Wouter Van Thuyne: “Dat ging gepaard met verschillende telefoontjes, terwijl we gezien de versheid van onze producten slechts over een beperkte tijdsvork beschikken. Om dat tegen te gaan, werkten we met verschillende retailklanten een systeem van variabele houdbaarheidsdata uit. Dat impliceert dat we bij negentig procent van de leveringen een extra dag houdbaarheid verzekeren, maar ook het recht hebben om voor de resterende tien procent een dag minder houdbaarheid te garanderen. De klant wint dus eigenlijk nog op het vlak van versheid, terwijl wij over net iets meer flexibiliteit beschikken.”
Forecasting
Wouter Van Thuyne beschouwt het planningsteam als een cruciale schakel in het raderwerk van Mowi Belgium. De onderneming produceert uitsluitend op order en verwerkt dus enkel wat klanten effectief bestellen. Retailklanten geven hun bestellingen voor de volgende dag dagelijks tussen 11 en 13 uur door.
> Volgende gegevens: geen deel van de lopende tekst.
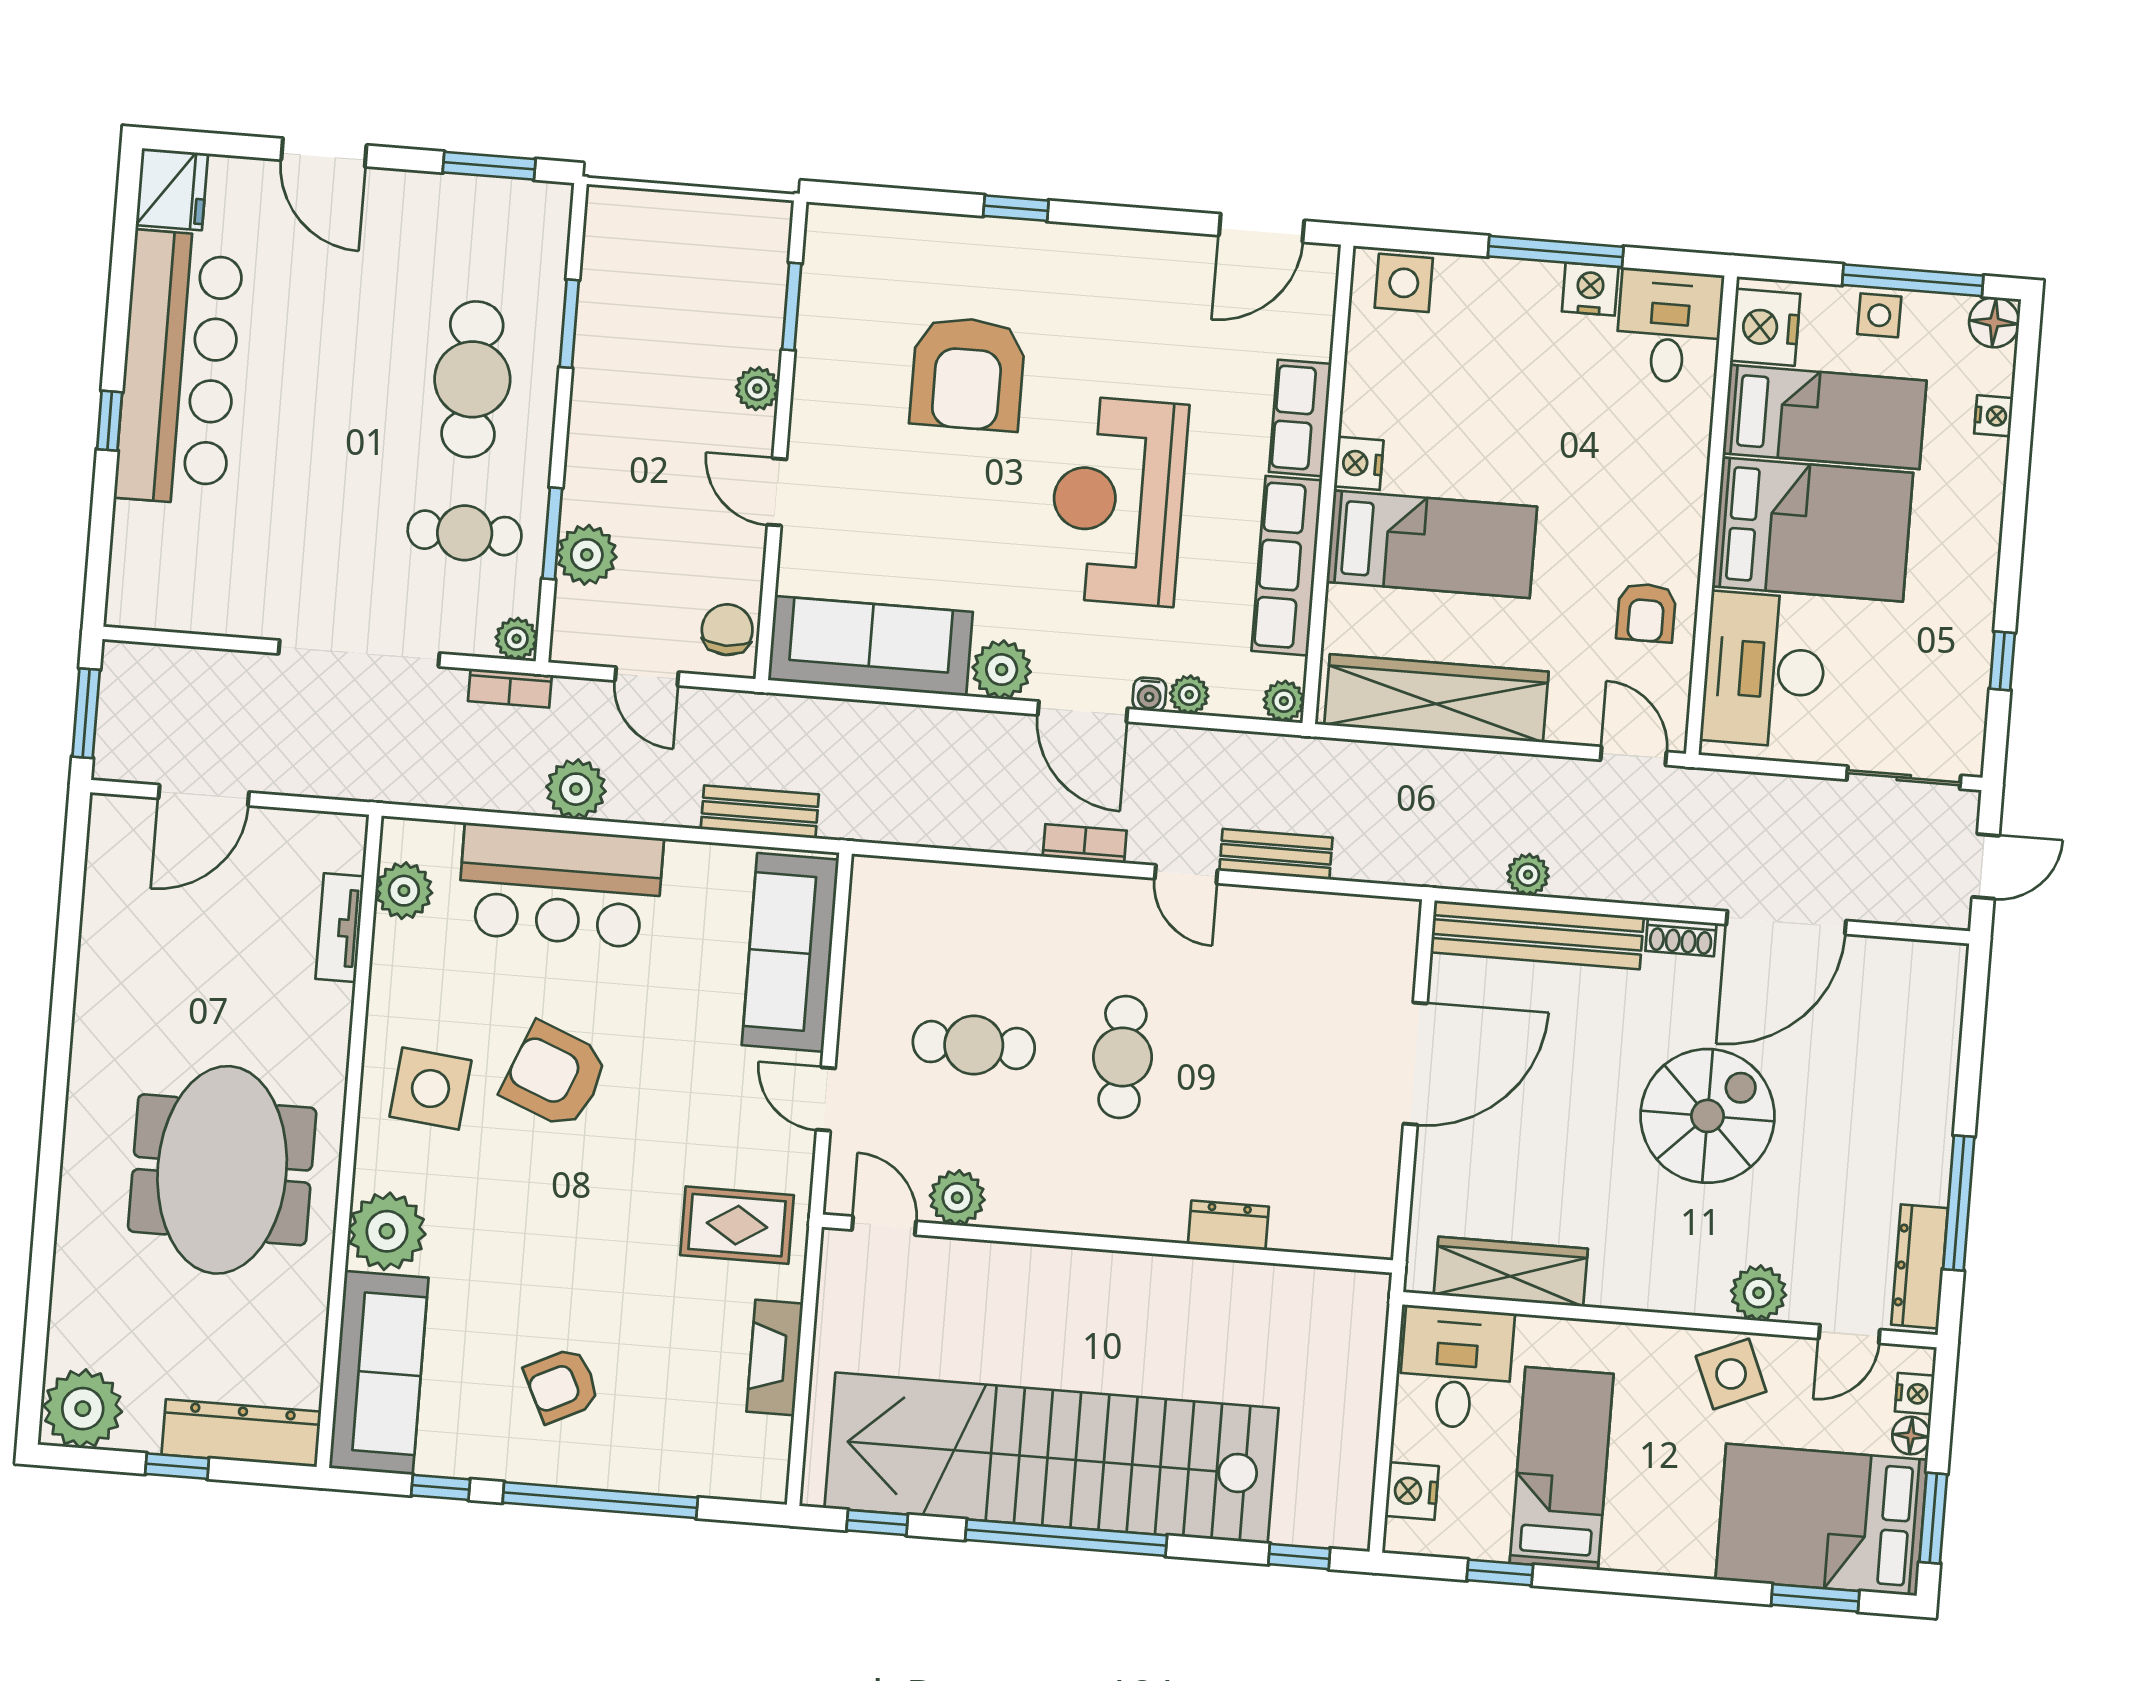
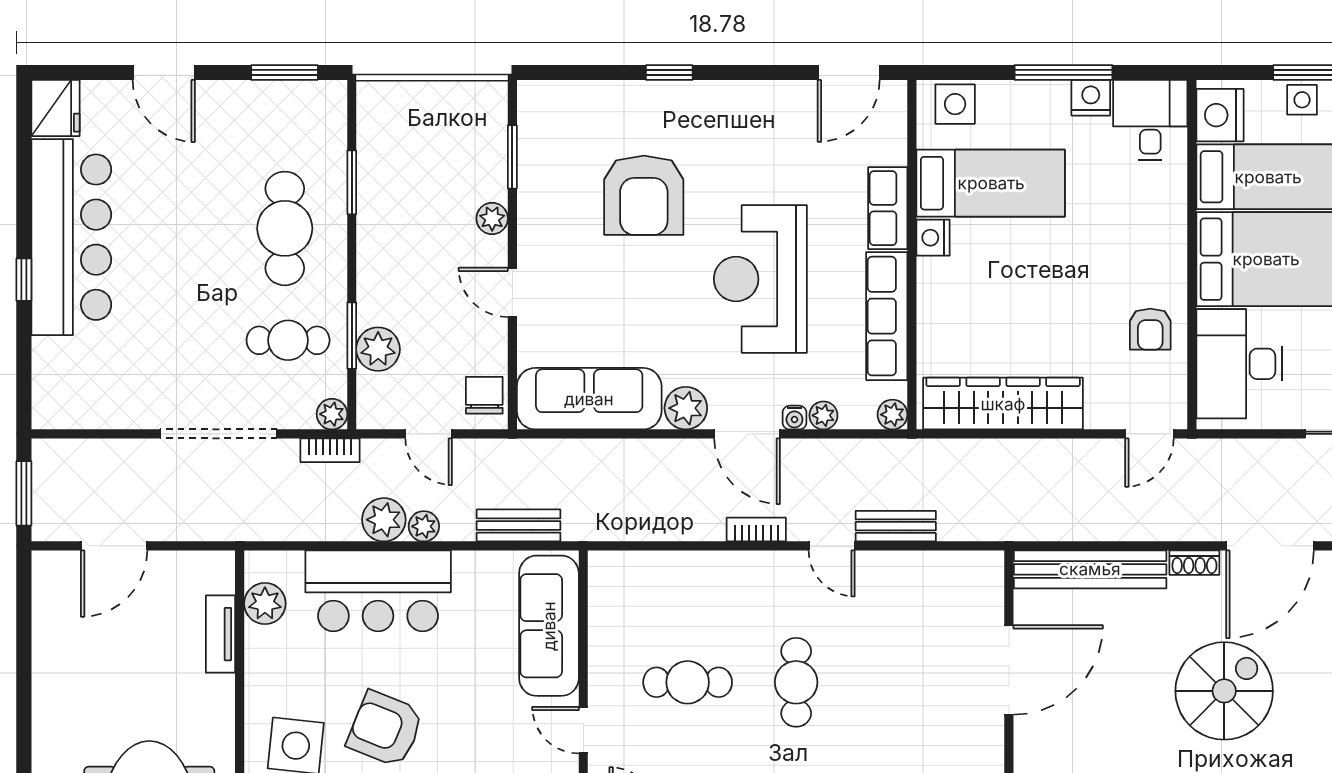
bed: (1432, 544) -> (991, 183), moved
door: (1633, 756) -> (1149, 434), swing flipped
plant: (1528, 875) -> (424, 526), moved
Mowi Belgium forecast de vraag naar witvis met een horizon van één tot twee weken, terwijl de onderneming voor zalm een eerste ruime inschatting van drie maanden hanteert. Ze kan de kwekers op die manier tijdig van cruciale informatie voorzien. “Aan de aanvoerzijde schakelen we waar nodig tussen onze productiesites. We proberen uiteraard de productie- en leveringsflows vooraf zo goed mogelijk in te schatten. Dat kan enkel door de best mogelijke afstemming tussen aanvoer en verkoop”, verduidelijkt Wouter Van Thuyne.
Promotiemechanisme
Mowi Belgium voegde een laag toe aan zijn ERP-pakket LISA van leverancier Claerhout Computer Engineering om het voorraadbeheer te optimaliseren en de bestellingen te forecasten. Voor het voorspellingsproces baseert Mowi Belgium zich onder meer op historische verkoopdata van de afgelopen drie jaar. De visproducent wendt ook zijn sterke aanwezigheid op de Belgische retailmarkt aan. “Grote retailklanten kondigen hun promotionele acties voor de consumentenmarkt bij ons vrij lang op voorhand aan. Uit ervaring weten we vrij exact hoe andere retailspelers die acties beantwoorden. Door op die bewegingen te anticiperen, winnen we aan wendbaarheid.” Mowi Belgium ervaart dat de weersomstandigheden in België het aankoopgedrag van de consument beïnvloeden. “Op een regenachtige dag stellen mensen hun aankopen uit tot de late middag en de vooravond. Waar we vroeger onze productie misschien vroegtijdig zouden terugschroeven, weten we nu dat de verkooppiek gewoon wat uitgesteld is.”
Vendor Managed Inventory
Bij promotionele acties van klanten moet Mowi Belgium vaak nog veel last minute bestellingen verwerken. “Retailers hebben de neiging het effect van kortingen te onderschatten. Dat weegt uiteraard door op de productie, de planning en de logistiek. Bovendien rijden door die laattijdige bestellingen ook halfvolle trucks uit”, schetst Wouter Van Thuyne.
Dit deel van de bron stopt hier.